# Requirement 1
According to the Waldo Canyon fire report below, how many acres had the fire consumed so far?
# Requirement 2
From the Waldo Canyon fire report below, extract the passage word for word, beginning at the words "KDVR reports as" and ending after the words "as scheduled.".
# Requirement 3
Continue the news report on the Waldo Canyon fire below from the point where it stops.

# Provided text
KDVR reports as of Tuesday night the El Paso County Sheriff says more
than 32,000 people have been evacuated from the city of Colorado
Springs due to the Waldo Canyon fire and an unknown number of homes have
been destroyed. The fire has consumed approximately 6,500 acres so
far.
"It’s like an inferno," Colorado Springs Mayor Steve Bach told KDVR. "We have quite a few homes on fire right now.”
Approximately 2,100 people were evacuated from the U.S. Air Force
Academy, which is north of Colorado Springs. The academy said in a
statement late Tuesday officials have directed a base closure for normal
operations for Wednesday, with only essential personnel reporting for
duty.
The academy is expecting its next class of about 1,000 cadet
appointees on Thursday, and says in-processing for the cadets will go on
as scheduled.

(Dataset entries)
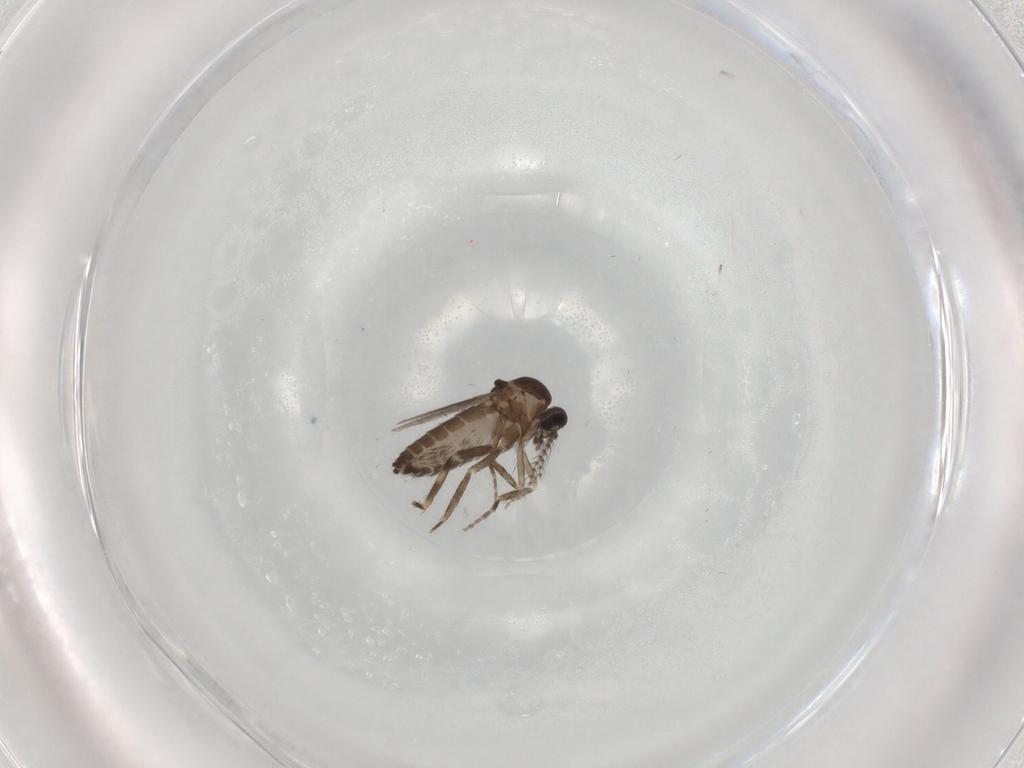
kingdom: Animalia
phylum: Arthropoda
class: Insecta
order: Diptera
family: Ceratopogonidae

...

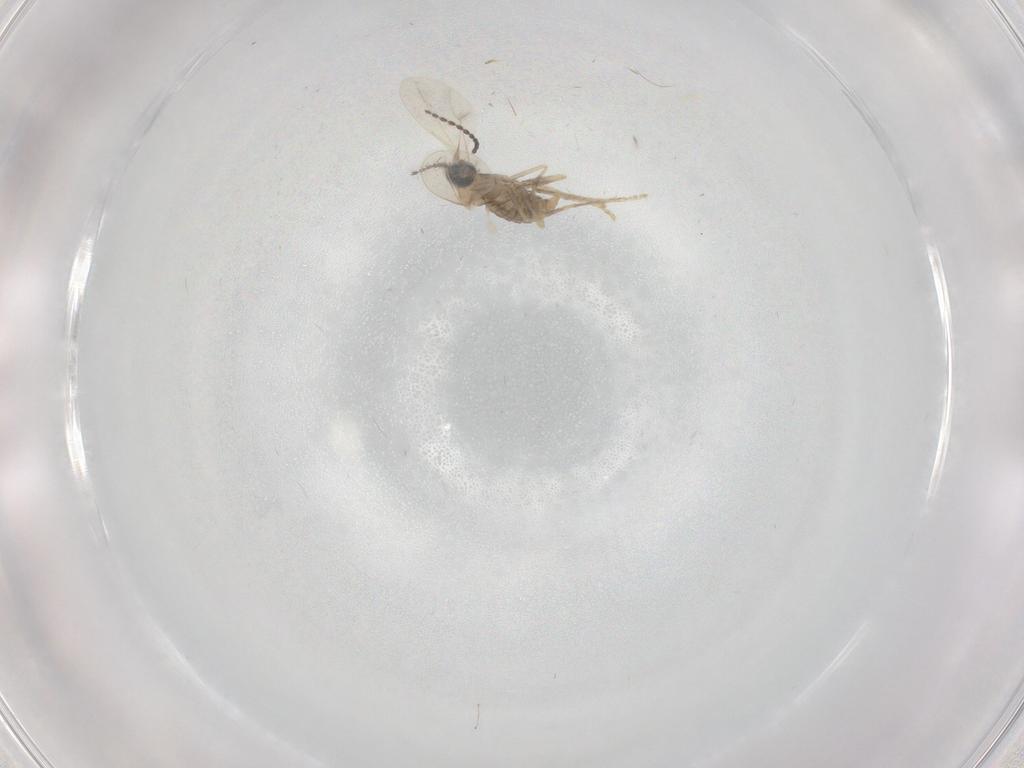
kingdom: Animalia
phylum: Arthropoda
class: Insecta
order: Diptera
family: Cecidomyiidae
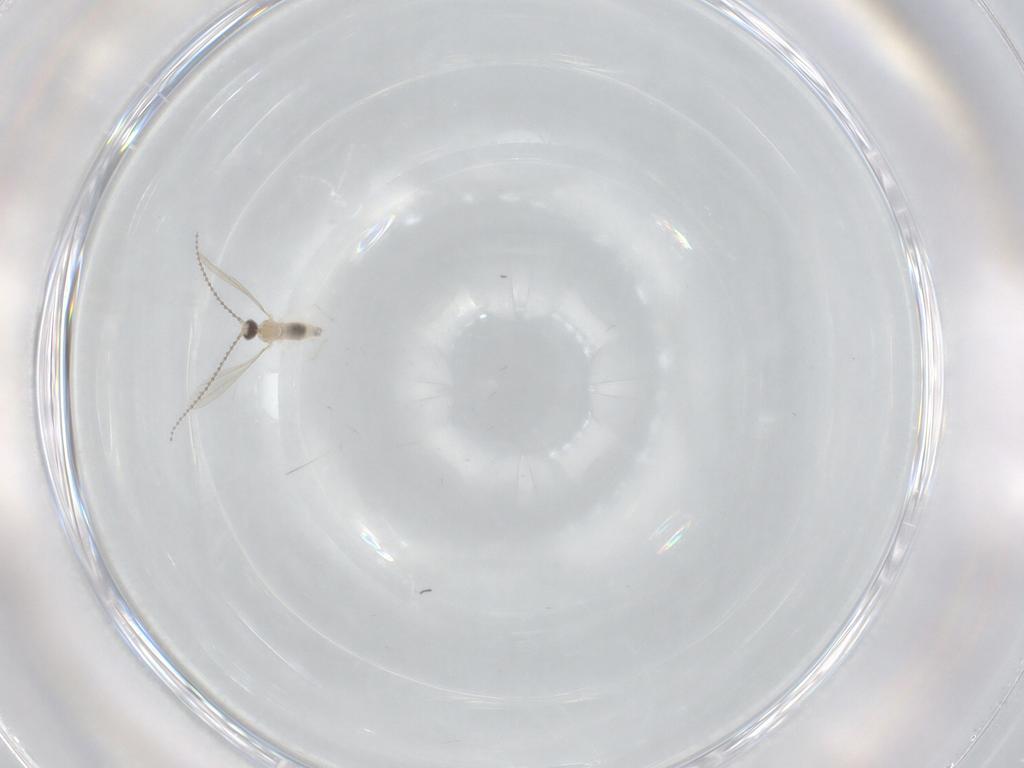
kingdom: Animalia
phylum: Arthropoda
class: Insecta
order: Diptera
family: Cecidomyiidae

# Answer 1
Approximately 6,500 acres.

# Answer 2
KDVR reports as of Tuesday night the El Paso County Sheriff says more
than 32,000 people have been evacuated from the city of Colorado
Springs due to the Waldo Canyon fire and an unknown number of homes have
been destroyed. The fire has consumed approximately 6,500 acres so
far.
"It’s like an inferno," Colorado Springs Mayor Steve Bach told KDVR. "We have quite a few homes on fire right now.”
Approximately 2,100 people were evacuated from the U.S. Air Force
Academy, which is north of Colorado Springs. The academy said in a
statement late Tuesday officials have directed a base closure for normal
operations for Wednesday, with only essential personnel reporting for
duty.
The academy is expecting its next class of about 1,000 cadet
appointees on Thursday, and says in-processing for the cadets will go on
as scheduled.

# Answer 3
Meanwhile, authorities in central Utah found one woman dead Tuesday
when they returned to an evacuated area, marking the first casualty in a
blaze that consumed at least two dozen homes and appears to be taking a
turn for the worst.
Throughout the interior West, firefighters toiled in searing,
record-setting heat that refused to relinquish its grip, as they
struggled to contain blazes in Colorado, Utah and other Rocky Mountain
states.
Colorado has endured nearly a week of 100-plus-degree days and low
humidity, sapping moisture from timber and grass, creating a devastating
formula for volatile wildfires across the state and punishing
conditions for firefighters.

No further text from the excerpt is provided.